■ Work to be completed: After reading each line of the entries, give the number of lines that contain "Commencez" and nothing else.

(Saved data entries)
- - - -

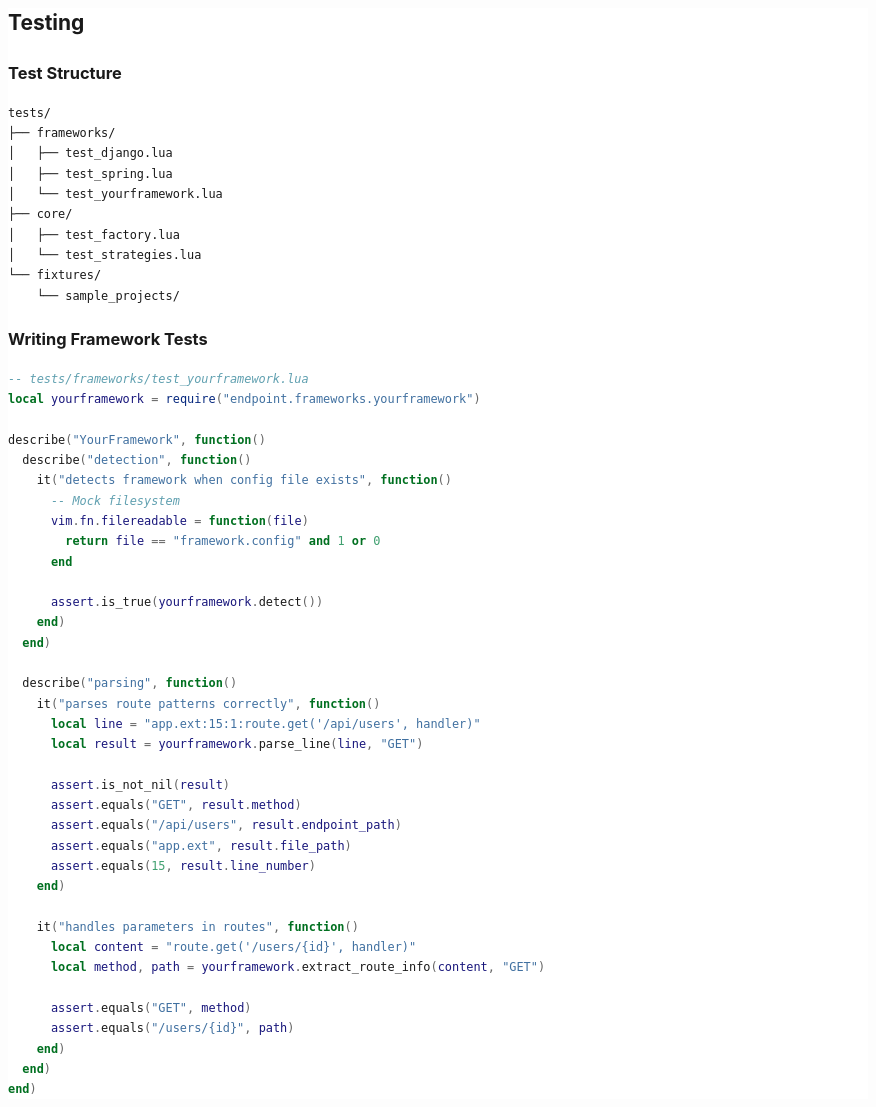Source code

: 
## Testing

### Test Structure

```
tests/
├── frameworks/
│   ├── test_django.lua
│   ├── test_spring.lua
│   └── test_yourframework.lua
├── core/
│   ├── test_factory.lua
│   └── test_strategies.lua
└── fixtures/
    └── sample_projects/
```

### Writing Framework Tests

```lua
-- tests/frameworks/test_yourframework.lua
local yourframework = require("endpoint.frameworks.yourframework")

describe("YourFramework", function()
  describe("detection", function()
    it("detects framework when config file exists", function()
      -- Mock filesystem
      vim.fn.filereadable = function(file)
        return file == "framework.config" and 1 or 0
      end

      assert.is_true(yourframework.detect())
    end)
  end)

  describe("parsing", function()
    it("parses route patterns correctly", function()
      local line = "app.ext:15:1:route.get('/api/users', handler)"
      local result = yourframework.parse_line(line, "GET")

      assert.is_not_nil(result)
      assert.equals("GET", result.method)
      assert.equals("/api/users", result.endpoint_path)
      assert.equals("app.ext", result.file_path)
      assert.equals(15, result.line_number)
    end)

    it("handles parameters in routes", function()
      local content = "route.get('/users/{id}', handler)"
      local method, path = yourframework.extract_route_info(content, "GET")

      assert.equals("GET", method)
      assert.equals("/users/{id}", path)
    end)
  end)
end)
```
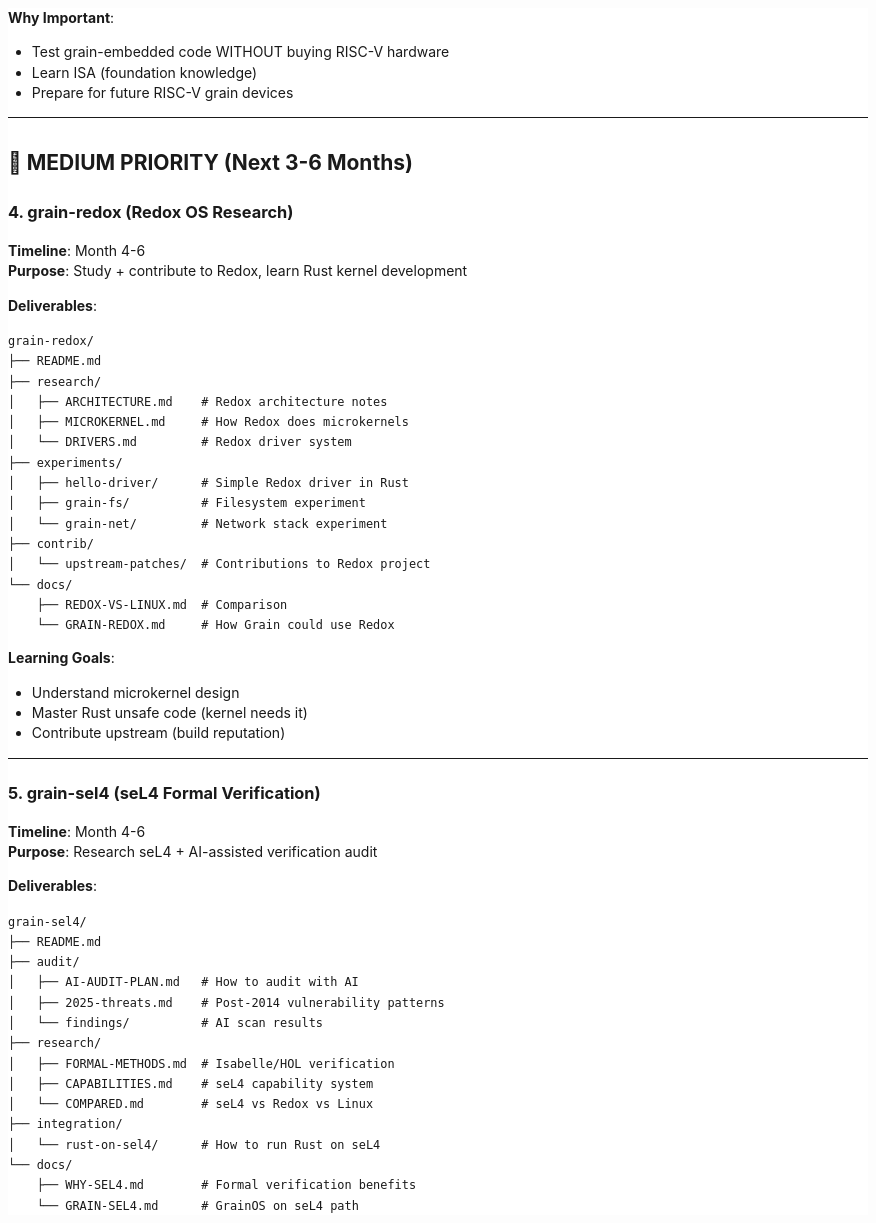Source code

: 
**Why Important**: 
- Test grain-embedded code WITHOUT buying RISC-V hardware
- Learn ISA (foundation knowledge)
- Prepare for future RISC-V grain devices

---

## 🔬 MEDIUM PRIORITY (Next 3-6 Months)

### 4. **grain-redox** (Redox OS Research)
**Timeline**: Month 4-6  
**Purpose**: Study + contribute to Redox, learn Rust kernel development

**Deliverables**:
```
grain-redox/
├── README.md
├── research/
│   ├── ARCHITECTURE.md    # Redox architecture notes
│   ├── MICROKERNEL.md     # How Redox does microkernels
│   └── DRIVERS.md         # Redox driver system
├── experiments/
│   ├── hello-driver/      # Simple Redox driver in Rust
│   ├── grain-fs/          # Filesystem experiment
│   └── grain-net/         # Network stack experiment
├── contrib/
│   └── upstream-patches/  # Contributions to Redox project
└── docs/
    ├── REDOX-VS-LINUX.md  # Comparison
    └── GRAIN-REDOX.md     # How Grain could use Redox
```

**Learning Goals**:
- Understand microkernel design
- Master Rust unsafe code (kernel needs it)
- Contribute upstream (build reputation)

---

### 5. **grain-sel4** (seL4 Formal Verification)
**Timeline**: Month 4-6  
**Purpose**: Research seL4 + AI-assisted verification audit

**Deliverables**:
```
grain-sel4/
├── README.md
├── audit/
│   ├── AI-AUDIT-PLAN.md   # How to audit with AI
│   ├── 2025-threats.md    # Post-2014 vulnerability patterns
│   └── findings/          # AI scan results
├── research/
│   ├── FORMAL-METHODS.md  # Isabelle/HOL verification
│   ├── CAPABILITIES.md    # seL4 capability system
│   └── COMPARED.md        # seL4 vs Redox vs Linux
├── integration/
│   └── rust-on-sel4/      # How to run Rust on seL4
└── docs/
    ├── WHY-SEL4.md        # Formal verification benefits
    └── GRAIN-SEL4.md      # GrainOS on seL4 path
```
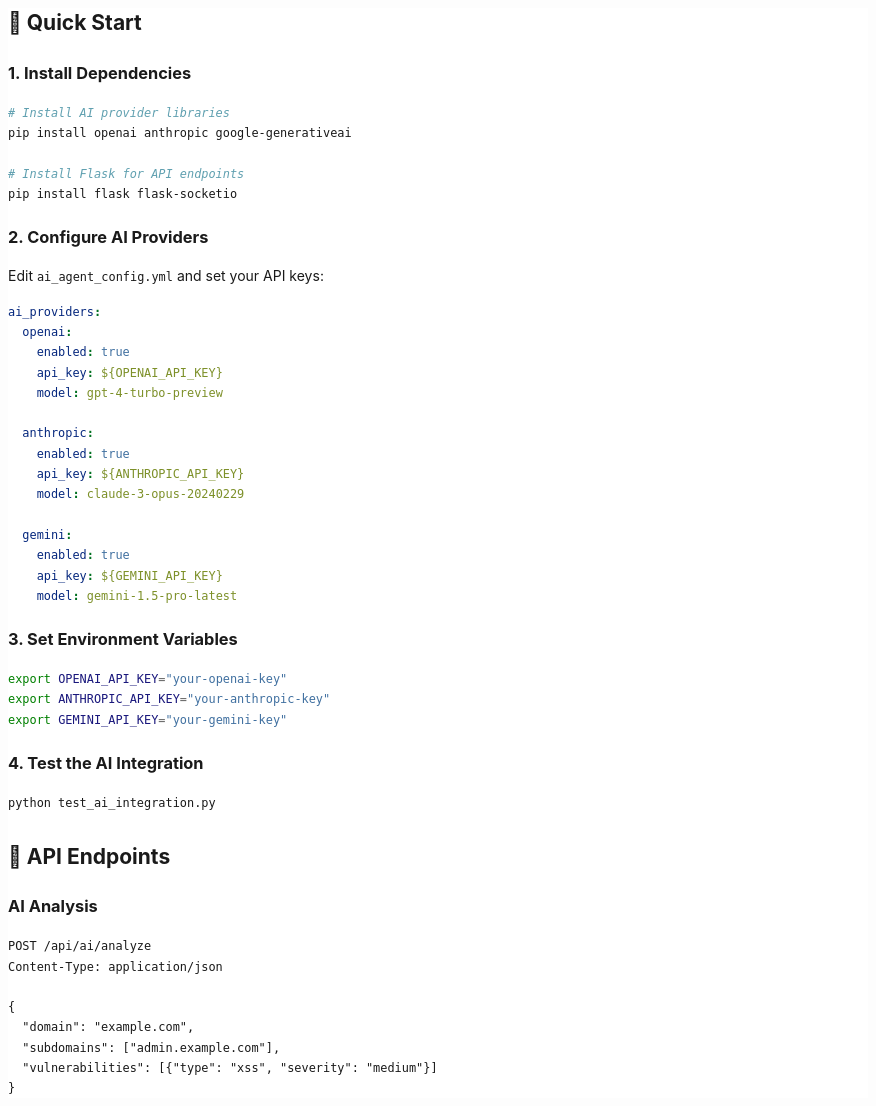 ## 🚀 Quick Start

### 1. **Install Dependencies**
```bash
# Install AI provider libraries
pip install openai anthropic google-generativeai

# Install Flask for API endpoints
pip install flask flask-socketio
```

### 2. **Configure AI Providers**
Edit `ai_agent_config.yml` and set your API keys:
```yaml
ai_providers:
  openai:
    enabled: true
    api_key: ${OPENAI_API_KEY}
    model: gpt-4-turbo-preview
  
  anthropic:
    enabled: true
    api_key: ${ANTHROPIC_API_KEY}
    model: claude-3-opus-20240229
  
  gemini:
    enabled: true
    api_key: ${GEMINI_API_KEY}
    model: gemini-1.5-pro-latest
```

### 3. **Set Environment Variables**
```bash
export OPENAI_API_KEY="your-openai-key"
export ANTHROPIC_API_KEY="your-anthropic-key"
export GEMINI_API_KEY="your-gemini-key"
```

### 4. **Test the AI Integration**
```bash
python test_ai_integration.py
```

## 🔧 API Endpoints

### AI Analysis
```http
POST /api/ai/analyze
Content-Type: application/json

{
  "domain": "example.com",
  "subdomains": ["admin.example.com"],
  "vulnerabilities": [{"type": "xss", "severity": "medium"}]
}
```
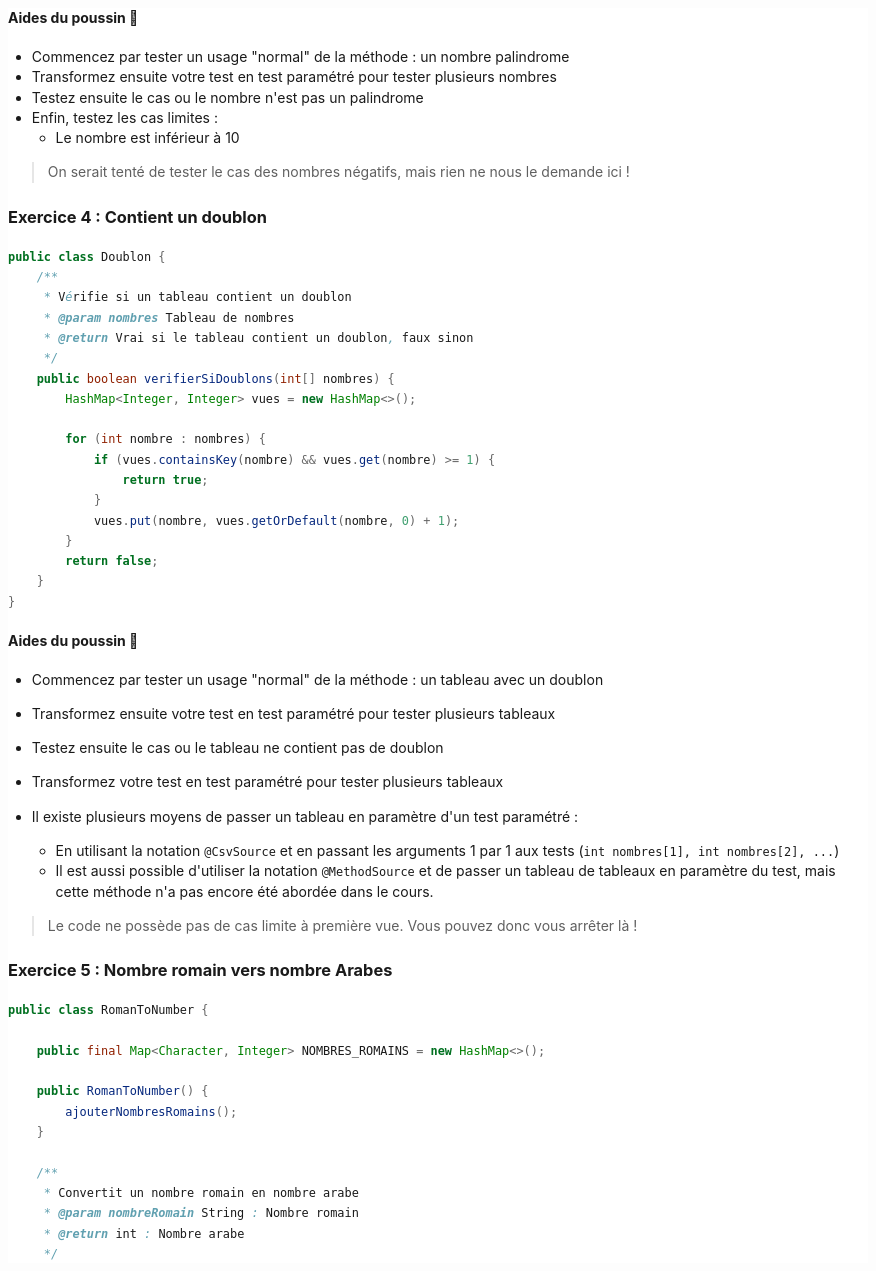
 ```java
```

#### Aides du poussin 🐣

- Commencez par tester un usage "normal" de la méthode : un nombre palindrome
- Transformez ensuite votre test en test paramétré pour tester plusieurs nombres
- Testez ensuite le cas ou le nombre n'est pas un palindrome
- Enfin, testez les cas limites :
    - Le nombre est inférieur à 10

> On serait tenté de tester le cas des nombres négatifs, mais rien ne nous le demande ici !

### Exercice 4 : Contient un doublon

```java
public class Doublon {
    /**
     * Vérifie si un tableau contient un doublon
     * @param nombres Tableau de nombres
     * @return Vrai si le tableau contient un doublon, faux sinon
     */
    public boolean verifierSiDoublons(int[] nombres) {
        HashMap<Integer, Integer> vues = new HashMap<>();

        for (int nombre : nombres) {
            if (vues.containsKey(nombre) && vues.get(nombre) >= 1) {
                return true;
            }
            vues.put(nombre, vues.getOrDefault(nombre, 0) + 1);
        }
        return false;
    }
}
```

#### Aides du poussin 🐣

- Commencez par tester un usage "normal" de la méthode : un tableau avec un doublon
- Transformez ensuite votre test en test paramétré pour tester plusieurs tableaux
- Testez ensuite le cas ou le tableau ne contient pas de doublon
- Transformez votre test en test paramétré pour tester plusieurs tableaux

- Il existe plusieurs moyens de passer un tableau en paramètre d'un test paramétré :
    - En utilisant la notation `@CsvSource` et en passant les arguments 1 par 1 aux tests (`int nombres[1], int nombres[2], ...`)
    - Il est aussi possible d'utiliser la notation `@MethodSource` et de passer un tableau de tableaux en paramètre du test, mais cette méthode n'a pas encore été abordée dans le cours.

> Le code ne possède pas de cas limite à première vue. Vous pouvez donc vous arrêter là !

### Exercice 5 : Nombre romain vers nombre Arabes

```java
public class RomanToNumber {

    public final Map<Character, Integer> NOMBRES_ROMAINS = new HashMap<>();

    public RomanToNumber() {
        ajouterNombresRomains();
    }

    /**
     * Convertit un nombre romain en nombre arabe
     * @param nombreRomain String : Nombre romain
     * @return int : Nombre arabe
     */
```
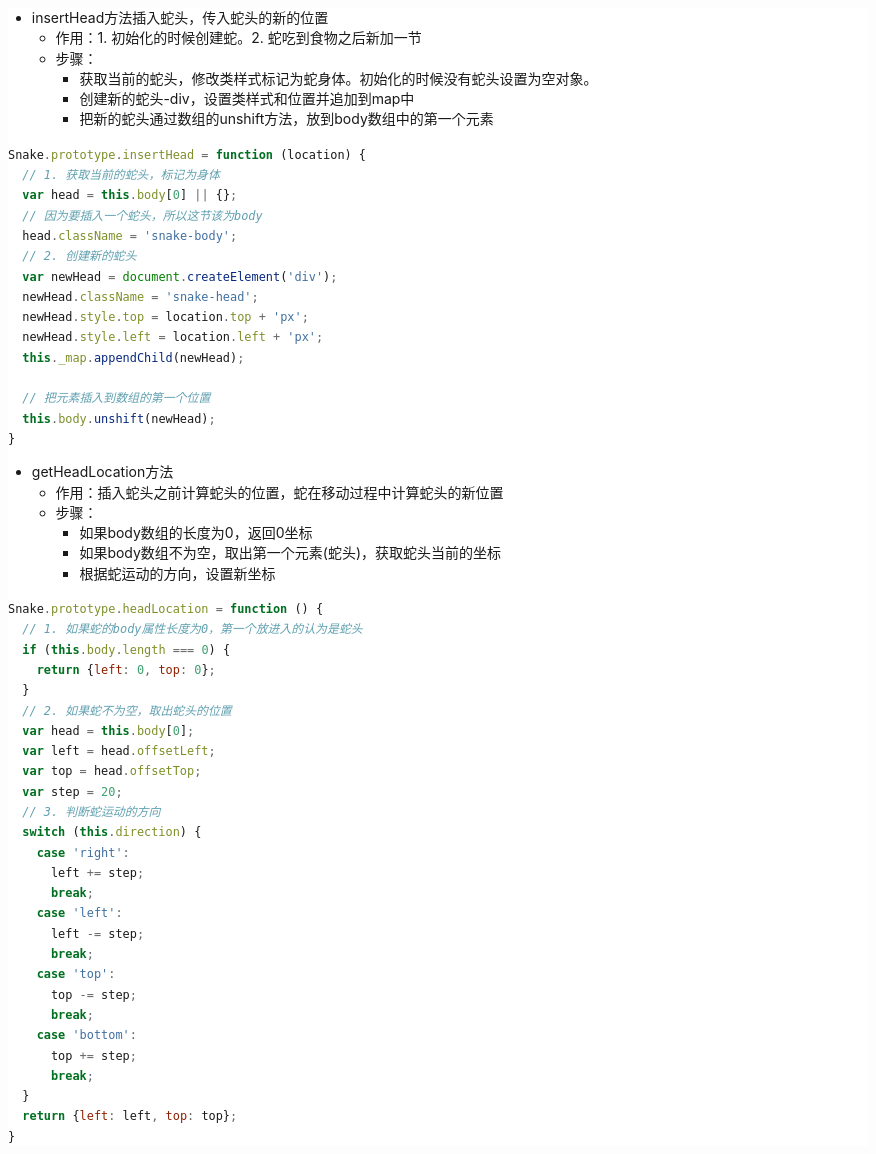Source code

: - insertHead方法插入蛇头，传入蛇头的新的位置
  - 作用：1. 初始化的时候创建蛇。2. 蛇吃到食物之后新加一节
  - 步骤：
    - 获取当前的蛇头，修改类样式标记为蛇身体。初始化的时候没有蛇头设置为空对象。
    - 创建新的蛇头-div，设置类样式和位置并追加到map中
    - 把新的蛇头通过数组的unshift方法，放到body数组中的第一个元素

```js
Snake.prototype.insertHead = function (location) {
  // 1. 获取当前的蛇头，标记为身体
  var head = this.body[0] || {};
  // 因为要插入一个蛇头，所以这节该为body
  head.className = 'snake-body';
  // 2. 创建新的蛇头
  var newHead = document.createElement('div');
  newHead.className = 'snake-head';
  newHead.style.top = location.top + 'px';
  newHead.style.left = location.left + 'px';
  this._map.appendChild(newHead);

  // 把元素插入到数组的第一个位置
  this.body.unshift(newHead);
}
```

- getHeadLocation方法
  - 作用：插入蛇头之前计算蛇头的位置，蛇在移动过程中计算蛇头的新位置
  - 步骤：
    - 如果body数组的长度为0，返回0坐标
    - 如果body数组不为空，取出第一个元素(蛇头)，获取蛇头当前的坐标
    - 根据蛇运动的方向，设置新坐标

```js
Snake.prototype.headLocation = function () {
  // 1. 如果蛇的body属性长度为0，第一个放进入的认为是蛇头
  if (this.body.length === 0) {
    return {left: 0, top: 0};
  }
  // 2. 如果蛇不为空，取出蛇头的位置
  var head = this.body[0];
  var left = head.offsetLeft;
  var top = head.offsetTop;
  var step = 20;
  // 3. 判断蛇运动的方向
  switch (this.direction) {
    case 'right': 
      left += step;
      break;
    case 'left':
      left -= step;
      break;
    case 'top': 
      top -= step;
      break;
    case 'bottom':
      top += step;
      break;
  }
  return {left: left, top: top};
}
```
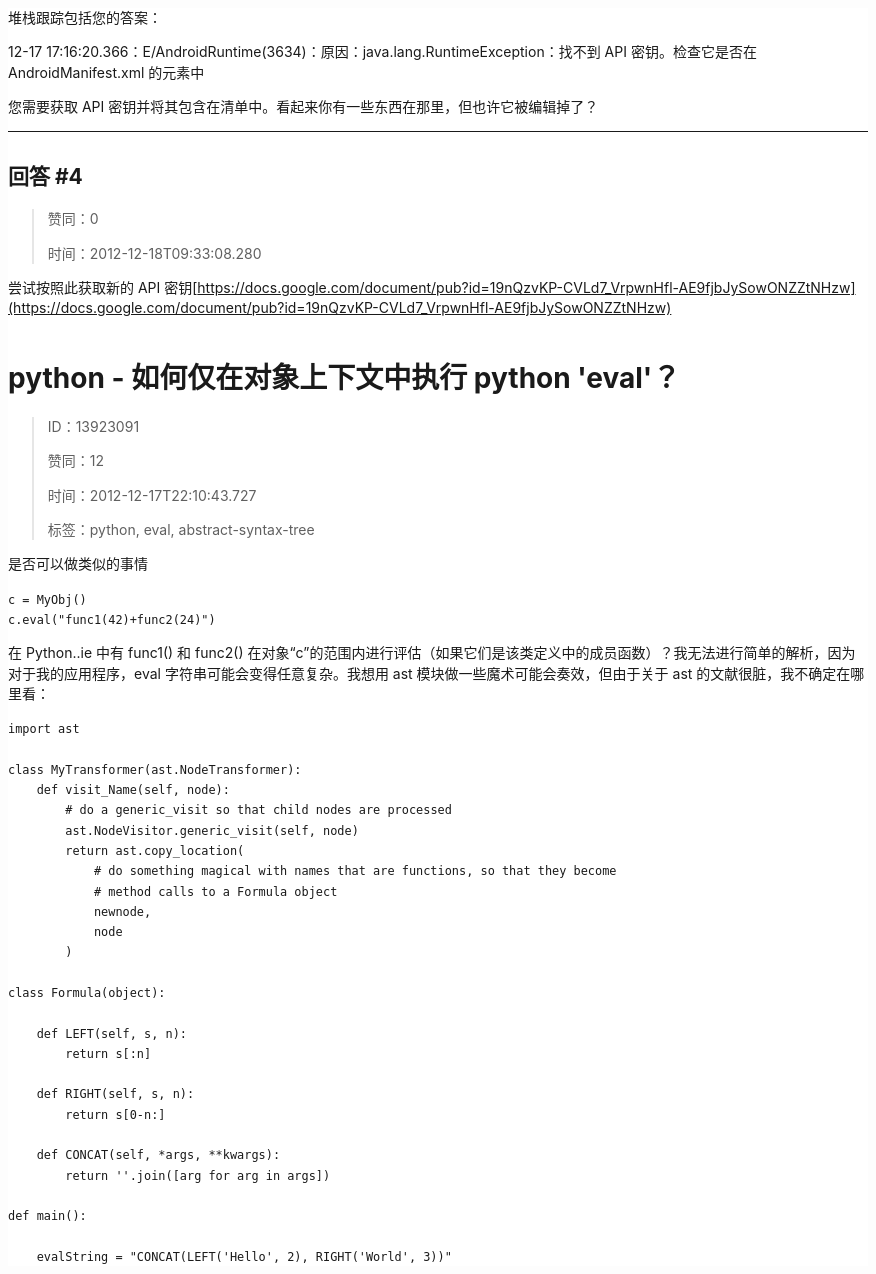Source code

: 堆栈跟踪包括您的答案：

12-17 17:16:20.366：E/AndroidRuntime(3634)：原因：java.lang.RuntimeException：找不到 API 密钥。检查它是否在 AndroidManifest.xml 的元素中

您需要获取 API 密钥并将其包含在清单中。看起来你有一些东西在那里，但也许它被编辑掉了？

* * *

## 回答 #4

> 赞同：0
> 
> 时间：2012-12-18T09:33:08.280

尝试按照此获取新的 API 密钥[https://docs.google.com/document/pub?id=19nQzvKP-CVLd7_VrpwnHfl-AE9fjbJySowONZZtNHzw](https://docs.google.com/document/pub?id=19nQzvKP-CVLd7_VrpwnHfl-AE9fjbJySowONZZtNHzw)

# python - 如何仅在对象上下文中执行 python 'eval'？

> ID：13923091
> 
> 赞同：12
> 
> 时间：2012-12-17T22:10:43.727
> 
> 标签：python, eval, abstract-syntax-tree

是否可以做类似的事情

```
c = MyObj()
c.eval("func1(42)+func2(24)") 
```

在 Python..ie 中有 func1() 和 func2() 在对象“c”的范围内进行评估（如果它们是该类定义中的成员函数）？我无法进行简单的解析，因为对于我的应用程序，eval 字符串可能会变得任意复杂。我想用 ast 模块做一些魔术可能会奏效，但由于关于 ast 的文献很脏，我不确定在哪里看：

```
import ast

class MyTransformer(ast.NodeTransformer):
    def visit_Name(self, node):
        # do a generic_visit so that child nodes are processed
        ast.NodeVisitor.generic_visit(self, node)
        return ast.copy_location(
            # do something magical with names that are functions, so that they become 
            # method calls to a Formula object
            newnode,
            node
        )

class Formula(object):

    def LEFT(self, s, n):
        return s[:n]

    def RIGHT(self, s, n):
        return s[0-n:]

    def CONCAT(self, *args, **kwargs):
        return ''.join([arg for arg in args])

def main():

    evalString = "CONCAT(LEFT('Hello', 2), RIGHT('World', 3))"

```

- - - -

■ Output of the exercise: 2